Note In ASSM, PCTUSED is simply ignored.

There are three settings for PCTFREE: too high, too low, and just about right. If you set PCTFREE for blocks too high, you will waste space. If you set PCTFREE to 50 percent and you never update the data, you have just wasted 50 percent of every block. On another table, however, 50 percent may be very reasonable. If the rows start out small and tend to double in size, setting PCTFREE too small will cause row migration as you update the rows.

Row Migration

What is row migration? Row migration is when a row is forced to leave the block it was created on because it grew too large to fit on that block with the rest of the rows. To illustrate row migration, we start with a block that looks like Figure 10-3.

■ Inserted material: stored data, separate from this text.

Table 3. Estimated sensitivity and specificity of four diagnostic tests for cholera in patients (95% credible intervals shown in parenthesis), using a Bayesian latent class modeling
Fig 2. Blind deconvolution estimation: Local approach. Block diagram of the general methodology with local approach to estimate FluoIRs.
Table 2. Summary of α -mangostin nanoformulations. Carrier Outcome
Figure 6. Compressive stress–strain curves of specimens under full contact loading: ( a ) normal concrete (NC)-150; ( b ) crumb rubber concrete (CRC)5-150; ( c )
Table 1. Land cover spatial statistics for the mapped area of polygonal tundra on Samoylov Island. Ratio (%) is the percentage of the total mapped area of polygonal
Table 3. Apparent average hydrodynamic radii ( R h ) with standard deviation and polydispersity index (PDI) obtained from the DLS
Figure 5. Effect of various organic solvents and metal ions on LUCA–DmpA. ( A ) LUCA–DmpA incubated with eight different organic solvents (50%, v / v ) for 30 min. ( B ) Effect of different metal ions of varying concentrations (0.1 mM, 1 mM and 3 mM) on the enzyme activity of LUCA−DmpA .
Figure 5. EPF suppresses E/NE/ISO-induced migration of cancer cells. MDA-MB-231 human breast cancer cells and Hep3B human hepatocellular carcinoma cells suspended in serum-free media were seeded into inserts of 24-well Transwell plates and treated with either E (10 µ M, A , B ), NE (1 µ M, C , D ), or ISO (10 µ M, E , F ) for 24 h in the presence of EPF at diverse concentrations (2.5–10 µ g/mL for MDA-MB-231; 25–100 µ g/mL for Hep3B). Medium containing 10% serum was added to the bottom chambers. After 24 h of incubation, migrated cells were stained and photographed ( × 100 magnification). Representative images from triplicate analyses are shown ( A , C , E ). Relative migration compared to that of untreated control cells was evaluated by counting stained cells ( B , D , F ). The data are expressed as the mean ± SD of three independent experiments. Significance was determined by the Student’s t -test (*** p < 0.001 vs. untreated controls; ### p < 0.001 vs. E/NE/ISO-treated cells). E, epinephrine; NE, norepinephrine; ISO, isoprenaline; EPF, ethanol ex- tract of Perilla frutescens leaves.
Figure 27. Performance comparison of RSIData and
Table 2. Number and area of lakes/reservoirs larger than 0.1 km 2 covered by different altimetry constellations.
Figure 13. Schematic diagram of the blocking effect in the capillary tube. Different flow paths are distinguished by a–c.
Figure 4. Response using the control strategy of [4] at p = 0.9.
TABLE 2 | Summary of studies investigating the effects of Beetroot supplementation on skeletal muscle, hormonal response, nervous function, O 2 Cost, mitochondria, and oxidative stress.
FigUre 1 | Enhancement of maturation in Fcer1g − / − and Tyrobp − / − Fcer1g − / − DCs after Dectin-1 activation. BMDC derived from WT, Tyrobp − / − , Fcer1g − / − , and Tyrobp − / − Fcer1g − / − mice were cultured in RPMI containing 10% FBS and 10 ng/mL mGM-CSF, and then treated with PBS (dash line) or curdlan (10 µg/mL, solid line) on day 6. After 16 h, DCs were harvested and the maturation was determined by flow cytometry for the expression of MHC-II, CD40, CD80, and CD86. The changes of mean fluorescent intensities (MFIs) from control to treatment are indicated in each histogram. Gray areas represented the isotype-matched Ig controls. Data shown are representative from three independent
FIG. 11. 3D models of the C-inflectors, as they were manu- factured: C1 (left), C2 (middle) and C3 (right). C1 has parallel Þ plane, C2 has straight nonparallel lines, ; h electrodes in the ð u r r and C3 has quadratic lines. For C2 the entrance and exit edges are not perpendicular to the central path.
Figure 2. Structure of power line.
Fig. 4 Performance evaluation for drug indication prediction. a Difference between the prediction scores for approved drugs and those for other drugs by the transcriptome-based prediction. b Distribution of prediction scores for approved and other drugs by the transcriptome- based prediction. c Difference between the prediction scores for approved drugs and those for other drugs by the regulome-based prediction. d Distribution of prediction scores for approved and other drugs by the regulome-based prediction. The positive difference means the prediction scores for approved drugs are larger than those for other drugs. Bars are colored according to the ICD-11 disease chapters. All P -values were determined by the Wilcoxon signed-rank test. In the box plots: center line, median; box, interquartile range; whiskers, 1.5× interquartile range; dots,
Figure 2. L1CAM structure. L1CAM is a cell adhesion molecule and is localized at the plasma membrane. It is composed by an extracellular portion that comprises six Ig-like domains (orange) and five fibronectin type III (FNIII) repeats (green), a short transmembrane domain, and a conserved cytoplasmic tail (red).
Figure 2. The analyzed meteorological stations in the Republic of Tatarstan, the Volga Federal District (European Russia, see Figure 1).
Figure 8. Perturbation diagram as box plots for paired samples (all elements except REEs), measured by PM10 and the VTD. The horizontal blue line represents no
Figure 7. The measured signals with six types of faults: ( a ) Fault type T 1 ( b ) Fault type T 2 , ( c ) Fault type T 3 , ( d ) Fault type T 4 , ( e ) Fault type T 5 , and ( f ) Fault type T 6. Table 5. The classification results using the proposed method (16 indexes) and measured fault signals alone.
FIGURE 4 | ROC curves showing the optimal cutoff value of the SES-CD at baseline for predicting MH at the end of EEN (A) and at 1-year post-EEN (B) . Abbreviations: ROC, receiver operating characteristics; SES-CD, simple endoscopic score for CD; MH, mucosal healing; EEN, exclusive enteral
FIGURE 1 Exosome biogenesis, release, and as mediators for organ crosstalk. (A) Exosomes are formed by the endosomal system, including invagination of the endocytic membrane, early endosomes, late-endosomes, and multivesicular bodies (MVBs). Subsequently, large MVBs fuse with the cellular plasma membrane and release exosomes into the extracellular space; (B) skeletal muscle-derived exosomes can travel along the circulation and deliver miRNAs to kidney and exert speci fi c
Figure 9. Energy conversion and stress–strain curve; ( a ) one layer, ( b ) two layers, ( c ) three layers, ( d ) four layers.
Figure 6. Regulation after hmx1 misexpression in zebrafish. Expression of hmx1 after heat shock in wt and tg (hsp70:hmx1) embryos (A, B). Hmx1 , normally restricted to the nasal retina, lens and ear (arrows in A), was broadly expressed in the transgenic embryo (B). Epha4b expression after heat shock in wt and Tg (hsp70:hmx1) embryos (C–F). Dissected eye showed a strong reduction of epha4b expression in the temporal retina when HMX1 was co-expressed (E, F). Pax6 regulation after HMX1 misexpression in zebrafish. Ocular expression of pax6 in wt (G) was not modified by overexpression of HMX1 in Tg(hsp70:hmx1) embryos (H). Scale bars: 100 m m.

Figure 10-3.  Data block before update

Approximately one-seventh of the block is free space. However, we would like to more than double the amount of space used by row 4 via an UPDATE (it currently consumes one-seventh of the block). In this case, even if Oracle coalesced the space on the block as shown in Figure 10-4, there is still insufficient room to double the size of row 4, because the size of the free space is less than the current size of row 4.

Figure 10-4.  Data block as it would appear after coalescing free space

If the row fit into the coalesced space, it would have happened. This time, however, Oracle will not perform this coalescing and the block will remain as it is. Since row 4 would have to span more than one block if it stayed on this block, Oracle will move, or migrate, the row. However, Oracle cannot just move the row; it must leave behind a forwarding address. There may be indexes that physically point to this address for row 4. A simple update will not modify the indexes as well.

Note There is a special case with partitioned tables that a rowid, the address of a row, will change. We will look at this case in Chapter 13. Additionally, other administrative operations such as FLASHBACK TABLE and ALTER TABLE SHRINK may change rowids assigned to rows as well.

Therefore, when Oracle migrates the row, it will leave behind a pointer to where the row really is. After the update, the blocks might look as shown in Figure 10-5.

Figure 10-5.  Migrated row depiction

So, a migrated row is a row that had to move from the block it was inserted into onto some other block. Why is this an issue? Your application will never know; the SQL you use is no different. It only matters for performance reasons. If you go to read this row via an index, the index will point to the original block. That block will point to the new block. Instead of doing the two or so I/Os to read the index plus one I/O to read the table, you’ll need to do yet one more I/O to get to the actual row data. In isolation, this is no big deal—you won’t even notice it. However, when you have a sizable percentage of your rows in this state, with many users accessing them, you’ll begin to notice this side effect. Access to this data will start to slow down (additional I/Os and the associated latching that goes with the I/O add to the access time), your buffer cache efficiency goes down (you need to buffer two blocks instead of just the one you would if the rows were not migrated), and your table grows in size and complexity. For these reasons, you generally do not want migrated rows (but do not lose sleep if a couple hundred/thousand rows in a table of thousands or more rows are migrated).

It is interesting to note what Oracle will do if the row that was migrated from the block on the left to the block on the right in Figure 10-5 has to migrate again at some future point in time. This would be due to other rows being added to the block it was migrated to and then updating this row to make it even larger. Oracle will actually migrate the row back to the original block and, if there is sufficient space, leave it there (the row might become unmigrated). If there isn’t sufficient space, Oracle will migrate the row to another block altogether and change the forwarding address on the original block. As such, row migrations will always involve one level of indirection.

So, now we are back to PCTFREE and what it is used for: it is the setting that will help you to minimize row migration when set properly.